Application Description

This benchmark implements Survey Propagation, a heuristic SAT-solver based on Bayesian inference [1]. The algorithm represents the Boolean formula as a factor graph, which is a bipartite graph with variables on one side and clauses on the other. An edge connects a variable to a clause if the variable participates in the clause. The edge is given a value of -1 if the literal in the clause is negated, and +1 otherwise. The general strategy of Survey Propagation is to iteratively update each variable with the likelihood that it should be assigned a truth value of true or false. The data parallelism in this algorithm arises from the worklist of all the nodes (both variables and clauses) that need to be processed.

Algorithm

The algorithm proceeds as follows (pseudocode is provided in Figure 1). At each step, Survey Propagation chooses a node at random and processes it. To process a node, the algorithm updates the value of the node based on the values of its neighbors. After a number of updates, the value for a variable may become "frozen", i.e., set to true or false. At that point, the variable is removed from the graph. If a node is not frozen, it is returned to the worklist to be processed again. As the algorithm progresses and variables become frozen, the graph begins to shrink. Note that although the algorithm chooses variables to update at random, the algorithm is nonetheless highly order dependent: different orders of processing will lead to variables becoming frozen at different times.

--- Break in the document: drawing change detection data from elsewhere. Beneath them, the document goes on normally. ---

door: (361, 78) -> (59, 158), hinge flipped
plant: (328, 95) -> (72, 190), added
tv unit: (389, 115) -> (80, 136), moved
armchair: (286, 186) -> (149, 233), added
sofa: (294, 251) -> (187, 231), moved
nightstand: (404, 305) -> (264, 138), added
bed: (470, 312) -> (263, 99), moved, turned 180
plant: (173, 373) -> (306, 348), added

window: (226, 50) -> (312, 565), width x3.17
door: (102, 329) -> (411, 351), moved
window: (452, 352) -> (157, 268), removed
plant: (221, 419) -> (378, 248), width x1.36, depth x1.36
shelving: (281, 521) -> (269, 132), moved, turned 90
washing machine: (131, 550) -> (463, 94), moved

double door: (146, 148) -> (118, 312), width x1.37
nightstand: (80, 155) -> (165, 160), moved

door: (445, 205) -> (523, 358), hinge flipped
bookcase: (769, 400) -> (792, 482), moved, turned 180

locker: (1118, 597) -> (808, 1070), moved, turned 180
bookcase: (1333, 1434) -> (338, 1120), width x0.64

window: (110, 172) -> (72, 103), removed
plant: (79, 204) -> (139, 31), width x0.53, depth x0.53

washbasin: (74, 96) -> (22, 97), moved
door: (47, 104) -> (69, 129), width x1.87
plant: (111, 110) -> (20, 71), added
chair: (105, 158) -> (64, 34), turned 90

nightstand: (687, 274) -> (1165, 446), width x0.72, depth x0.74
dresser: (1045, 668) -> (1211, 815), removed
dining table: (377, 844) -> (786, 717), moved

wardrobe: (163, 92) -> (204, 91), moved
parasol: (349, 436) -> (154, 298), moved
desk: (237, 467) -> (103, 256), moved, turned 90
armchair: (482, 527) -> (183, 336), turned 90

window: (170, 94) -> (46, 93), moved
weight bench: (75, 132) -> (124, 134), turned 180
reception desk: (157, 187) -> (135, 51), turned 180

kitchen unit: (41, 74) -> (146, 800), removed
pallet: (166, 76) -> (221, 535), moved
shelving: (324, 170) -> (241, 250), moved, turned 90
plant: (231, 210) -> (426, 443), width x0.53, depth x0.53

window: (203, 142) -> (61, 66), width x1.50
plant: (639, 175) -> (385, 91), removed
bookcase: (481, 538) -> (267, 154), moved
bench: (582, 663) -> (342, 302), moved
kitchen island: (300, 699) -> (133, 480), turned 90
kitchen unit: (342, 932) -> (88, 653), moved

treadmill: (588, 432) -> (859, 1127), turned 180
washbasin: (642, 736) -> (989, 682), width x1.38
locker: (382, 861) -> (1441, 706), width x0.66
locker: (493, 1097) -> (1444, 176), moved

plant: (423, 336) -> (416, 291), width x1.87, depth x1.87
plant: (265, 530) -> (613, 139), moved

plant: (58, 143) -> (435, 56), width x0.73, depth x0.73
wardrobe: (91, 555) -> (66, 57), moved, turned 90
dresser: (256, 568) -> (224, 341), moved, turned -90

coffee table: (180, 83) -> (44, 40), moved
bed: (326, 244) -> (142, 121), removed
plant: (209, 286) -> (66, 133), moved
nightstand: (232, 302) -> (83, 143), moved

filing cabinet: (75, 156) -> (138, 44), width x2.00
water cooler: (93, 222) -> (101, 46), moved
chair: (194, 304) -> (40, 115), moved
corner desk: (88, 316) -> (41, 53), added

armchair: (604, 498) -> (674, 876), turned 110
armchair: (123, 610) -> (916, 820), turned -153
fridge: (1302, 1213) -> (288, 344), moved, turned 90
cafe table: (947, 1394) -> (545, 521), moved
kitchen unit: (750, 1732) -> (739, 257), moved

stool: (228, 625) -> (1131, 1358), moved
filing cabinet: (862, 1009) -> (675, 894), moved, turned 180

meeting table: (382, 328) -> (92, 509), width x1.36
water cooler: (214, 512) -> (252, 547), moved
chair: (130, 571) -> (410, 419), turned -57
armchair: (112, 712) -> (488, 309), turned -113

The termination condition for Survey Propagation is fairly complex: when the number of variables is small enough, the Survey Propagation iterations are terminated, and the remaining problem is solved using a local heuristic such as WalkSAT. Alternatively, if there is no progress after some number of iterations, the algorithm may just give up.

 1:  FactorGraph f = /* read initial formula */;
 2:  wl.put(f.clausesAndVariables());
 3:  foreach Node n in wl {
 4:    if (/* time out or number of variables is small */) {
 5:      break;
 6:    }
 7:    if (n.isVariable()) {
 8:      n.updateVariable();
 9:      if (/* n is frozen */) {
 10:       /* remove n from graph */
 11:       continue;
 12:     }
 13:   } else {
 14:     n.updateClause();
 15:   }
 16:   wl.add(n);
 17: }

Data Structures

• Unordered Set

  : Because the algorithm is based on iteratively updating the values of variables chosen at random, the worklist can be represented as an unordered set. There are no ordering constraints on the processing the elements of the worklist (although, as discussed above, different orders of processing may lead to different algorithmic behavior).

• Factor Graph

  : The bipartite graph representing the Boolean formula.

Parallelism

The active nodes in Survey Propagation are the clauses and variables of the factor graph; in other words, every node in the graph is an active node, and they can be processed in any order. Because processing a node requires reading its neighbors, two nodes can be processed in parallel as long as they are not neighbors. If a variable node needs to be removed from the graph because it is frozen, this restriction becomes tighter. Because removing a variable from the factor graph requires updating the edge information at the neighboring clause nodes, an iteration that removes a variable cannot occur concurrently with an iteration that reads or writes one of the neighboring clauses.

Figures 2 and 3 show the available parallelism and the parallelism intensity of Survey Propagation, respectively, for a random input consisting of 500 variables and 2100 clauses. Each iteration of survey propagation touches a single node in the factor graph and a small neighborhood around that node. Iterations conflict with one another if those neighborhoods overlap. The structure of the graph is largely constant, except for occasionally removing a node. Thus, the available parallelism reflects the connectivity of the graph and remains roughly constant, dropping occasionally as nodes are removed from the graph. Note that survey propagation terminates before the worklist is empty. The parallelism intensity increases slightly as nodes are removed from the graph because doing so reduces the connectivity of the graph, making it less likely that two iterations will conflict.